Q. What are the main challenges that you face in implementing a diversified business model?

A: In the early stages of the business my biggest challenge was compliance. As compliance is constantly changing (especially with the new NCCP) it is virtually impossible to make heads or tails of it. For example, contact with my previous aggregator, industry body and ASIC resulted in three different answers. However, first and foremost my greatest challenge is finance structures. When I meet a client I understand what they want to achieve, then design a structure to meet theirgoals. The biggest challenge I face with this unique product that I have designed is training and coaching another person to duplicate what I offer. It requires a particular understanding which I feel is based around my financial planning knowledge to create these structure. Sometimes it is difficult to find a person that has the motivation and care that is needed when looking after the clients.

Q. How is the work divided in your diversified business? Do you advise on financial planning and mortgages, or do you have a planner that works with you?
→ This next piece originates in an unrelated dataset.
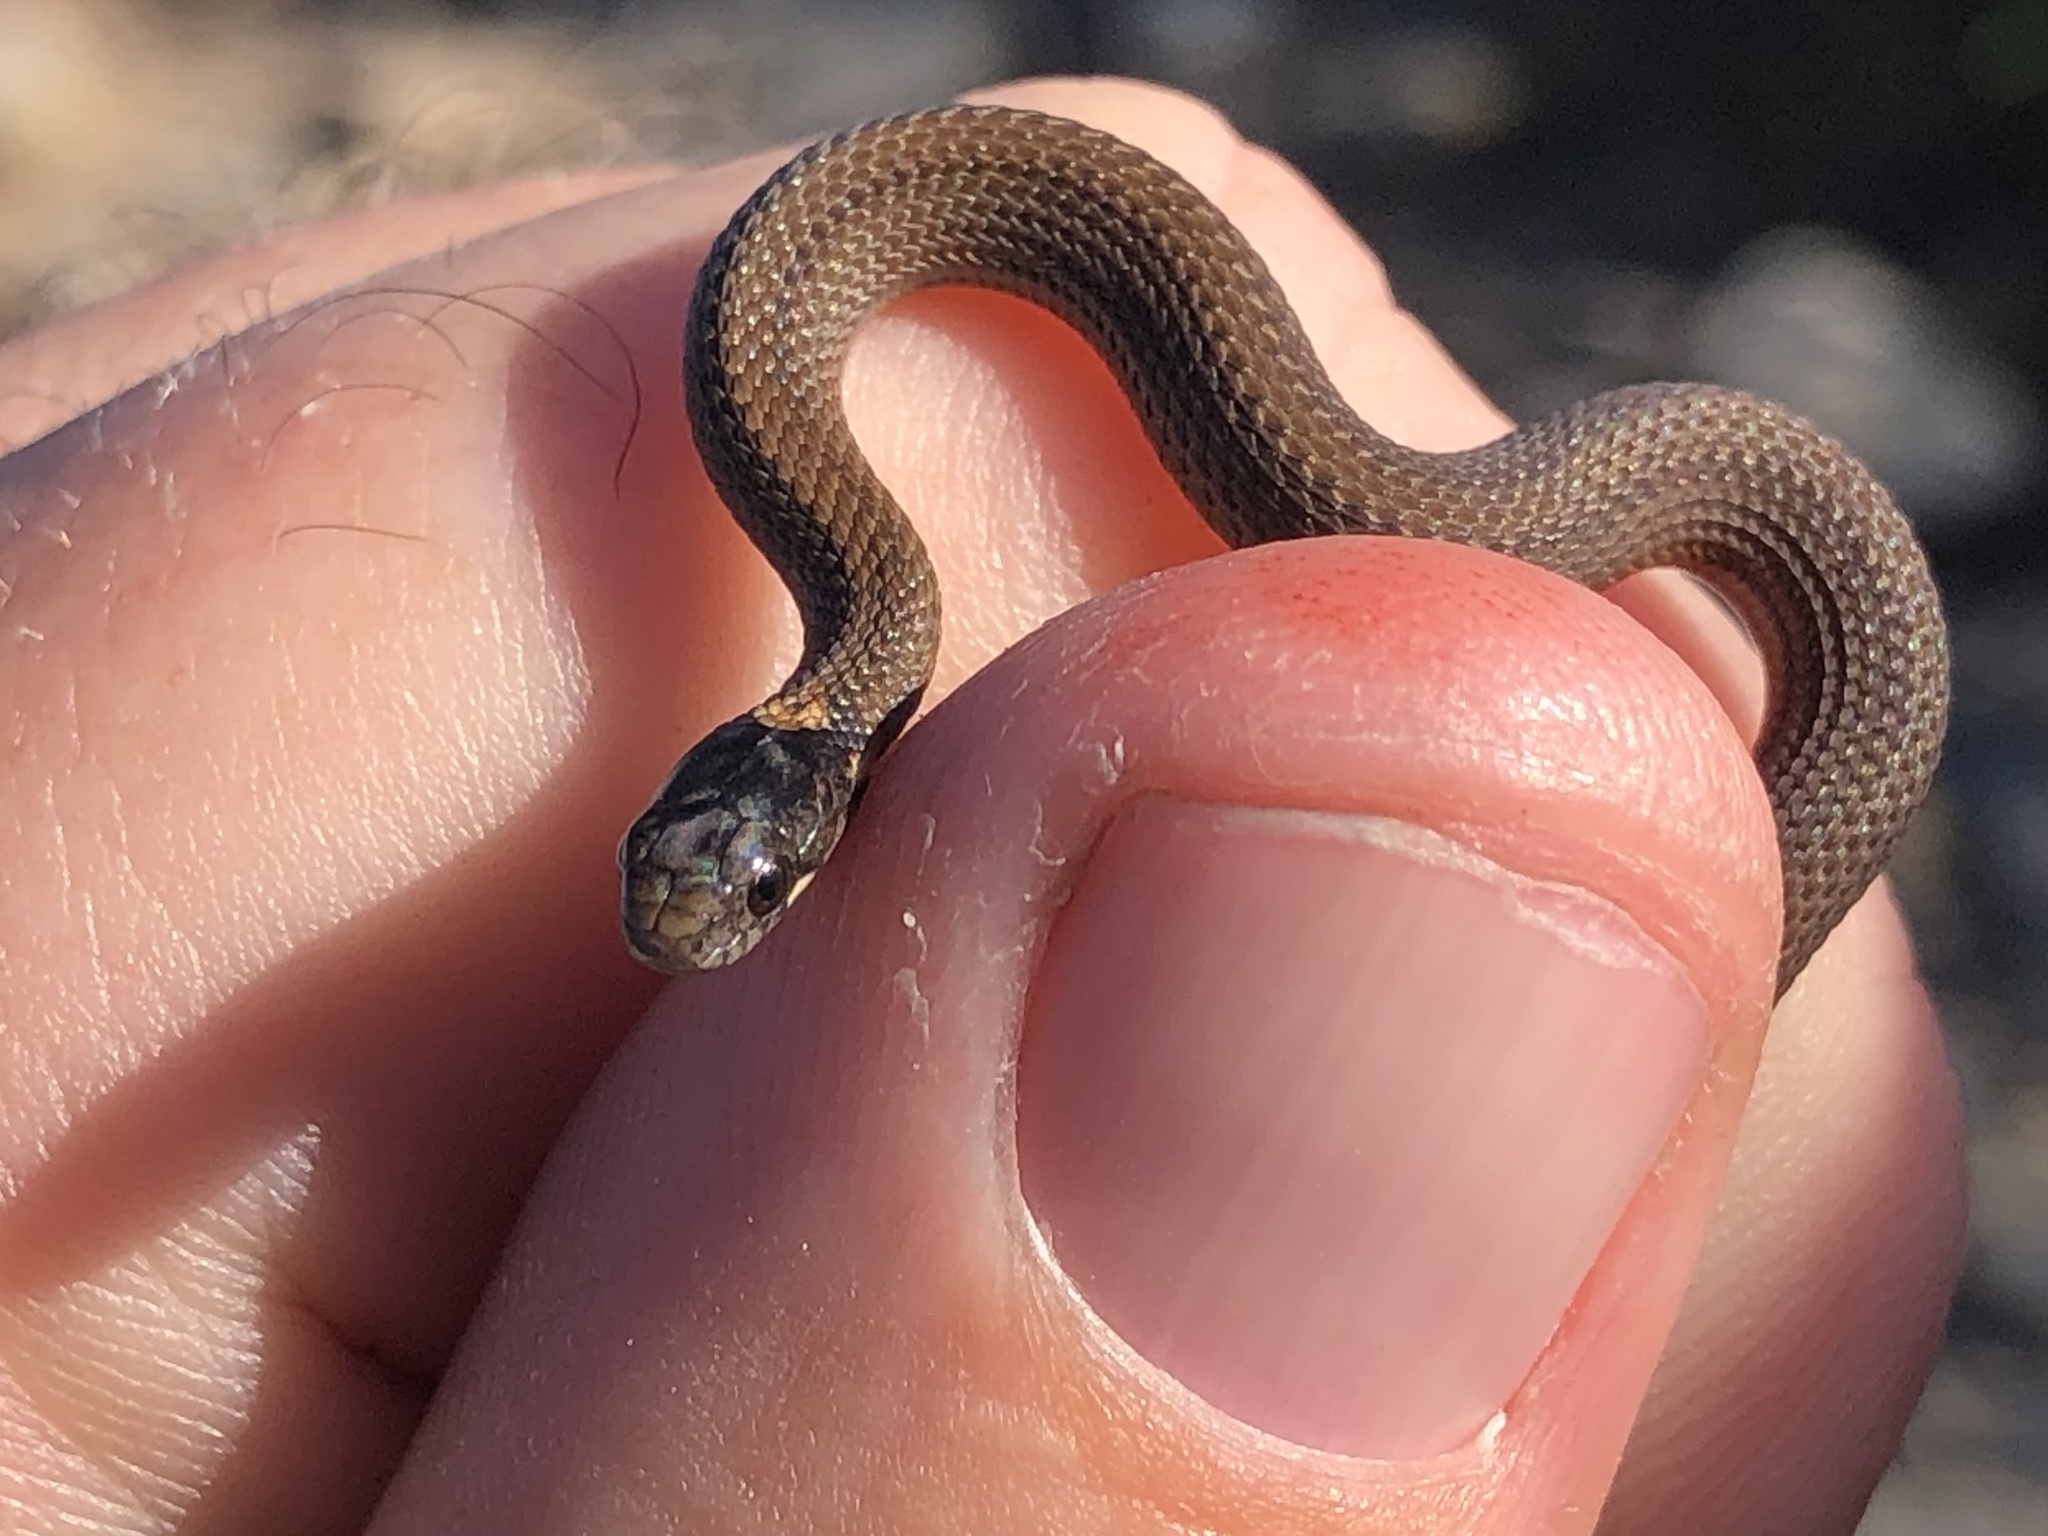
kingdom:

A: I cover most of the services required and outsource the remaining to reputable specialists. I am a qualified financial planner, however this is not my core business, so I use experienced people that are reliable and who I can trust. I have a planner that works with me who assesses risk insurance and, if required by clients, planning models as well. We work in conjunction with each other to ensure the client is well looked after. Down the track I hope to have all services in one location – mainly for the client's benefit.

Q. What tips would you offer to other brokers who are looking into diversifying into wealth management?
A: If you are not fully qualified, employ a dedicated person to fill this role. You can’t be everything and do it well. Select the area that you have strength in then hire a team of experts to take care of the services you are unable to.

Q. Where do you see the industry heading?
A: From the first day that I entered the industry it was drummed into all of the protégés to be different and to diversify your product offering, as the broking industry is so highly saturated. I believe that the role of a broker will be pushed further towards that of financial planning – either because of compliance or diversification.

Q. What have you learned so far about how to be a successful broker?
A: Take the time and energy to make sure that your clients understand what they are getting into.